プラハのソヴィエト学校で出会った人たちの背負っていた背景、とても仲の良かった友達から手紙が来なかった理由、憧れていた同級生の瞳の色が冷えていた訳、プラハから日本に帰国した時のショック、ペレストロイカ前後の現地の姿、冷戦下で伝えられる報道に対する気持ち、そして30年後に知る当時の謎とその後……東西冷戦の狭間にいた著者の視点を通じて、社会に翻弄される様子とそこに生きる人の姿が丁寧に描かれる。

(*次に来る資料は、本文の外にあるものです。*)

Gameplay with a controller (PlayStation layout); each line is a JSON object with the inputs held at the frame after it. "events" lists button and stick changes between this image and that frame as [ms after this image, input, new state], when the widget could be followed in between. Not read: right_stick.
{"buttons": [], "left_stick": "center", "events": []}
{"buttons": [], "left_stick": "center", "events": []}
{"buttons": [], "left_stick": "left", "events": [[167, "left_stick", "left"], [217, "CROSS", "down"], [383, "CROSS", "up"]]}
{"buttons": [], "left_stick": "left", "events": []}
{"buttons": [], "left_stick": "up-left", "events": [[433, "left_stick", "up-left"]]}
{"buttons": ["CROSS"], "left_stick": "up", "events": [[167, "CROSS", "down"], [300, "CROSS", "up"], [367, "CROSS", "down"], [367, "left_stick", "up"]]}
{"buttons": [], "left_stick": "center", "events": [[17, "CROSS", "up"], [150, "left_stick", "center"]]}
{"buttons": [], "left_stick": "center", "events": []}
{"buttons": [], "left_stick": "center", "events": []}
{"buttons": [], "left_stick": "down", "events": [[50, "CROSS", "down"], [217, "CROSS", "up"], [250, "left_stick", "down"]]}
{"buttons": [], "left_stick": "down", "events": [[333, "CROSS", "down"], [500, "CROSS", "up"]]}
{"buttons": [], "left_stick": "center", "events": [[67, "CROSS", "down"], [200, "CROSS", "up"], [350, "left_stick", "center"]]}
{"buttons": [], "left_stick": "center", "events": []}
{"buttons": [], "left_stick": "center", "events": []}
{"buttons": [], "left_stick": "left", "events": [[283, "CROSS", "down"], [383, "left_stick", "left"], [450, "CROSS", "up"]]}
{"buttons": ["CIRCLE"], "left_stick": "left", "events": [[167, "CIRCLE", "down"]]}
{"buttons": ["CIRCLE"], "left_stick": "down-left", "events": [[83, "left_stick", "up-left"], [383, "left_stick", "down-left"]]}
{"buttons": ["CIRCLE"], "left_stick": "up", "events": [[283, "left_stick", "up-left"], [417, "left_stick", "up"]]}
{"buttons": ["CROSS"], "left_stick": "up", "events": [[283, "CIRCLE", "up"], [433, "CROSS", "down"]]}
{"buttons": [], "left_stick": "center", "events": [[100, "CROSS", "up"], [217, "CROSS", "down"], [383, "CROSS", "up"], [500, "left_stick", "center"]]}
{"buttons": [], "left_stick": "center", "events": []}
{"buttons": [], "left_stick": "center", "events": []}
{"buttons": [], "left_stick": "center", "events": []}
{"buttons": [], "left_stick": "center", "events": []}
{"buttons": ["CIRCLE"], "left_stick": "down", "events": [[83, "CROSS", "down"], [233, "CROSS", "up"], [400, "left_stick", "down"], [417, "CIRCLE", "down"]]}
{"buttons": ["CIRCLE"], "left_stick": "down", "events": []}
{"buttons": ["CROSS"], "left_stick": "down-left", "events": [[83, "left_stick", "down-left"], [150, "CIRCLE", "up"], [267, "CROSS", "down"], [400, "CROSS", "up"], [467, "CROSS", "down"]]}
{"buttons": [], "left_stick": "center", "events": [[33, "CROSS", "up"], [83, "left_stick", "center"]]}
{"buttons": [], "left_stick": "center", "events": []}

翻って、両作品が突きつけるのは「いかに知らないか」という西側に生きる者の状況でもある。著者は言う。

ロシア語が理解できる私には、西側一般に流される情報とは異なる、ロシア経由の報道に接する機会がある。だから、「強制収容所」も「集団レイプ」も各勢力においてあったことを知っている。(嘘つきアーニャの真っ赤な真実)

ソ連という国は、いろいろ過ちも犯しました。でも、今のようなアメリカの一元的な支配ではなく、それに対抗する存在があったことで、そのどちらにも属さない国や地域や運動体が、かなり元気に活動できたんだなという気がしますね。(オリガ・モリゾウナの反語法、巻末の池澤夏樹との対談)

一人の見える範囲なんて限られている。国際ニュースだってたかが知れているのだ。世界は広い。その世界を本が広げてくれるのだ、とつくづく思う 2 冊だった。

なお、前にご紹介した『不実な美女か貞淑な醜女か』は文庫しかなかったのだけれど、この2冊はいずれも文庫もあるし Kindle でも入手可能。リアル書店で買える方はぜひ。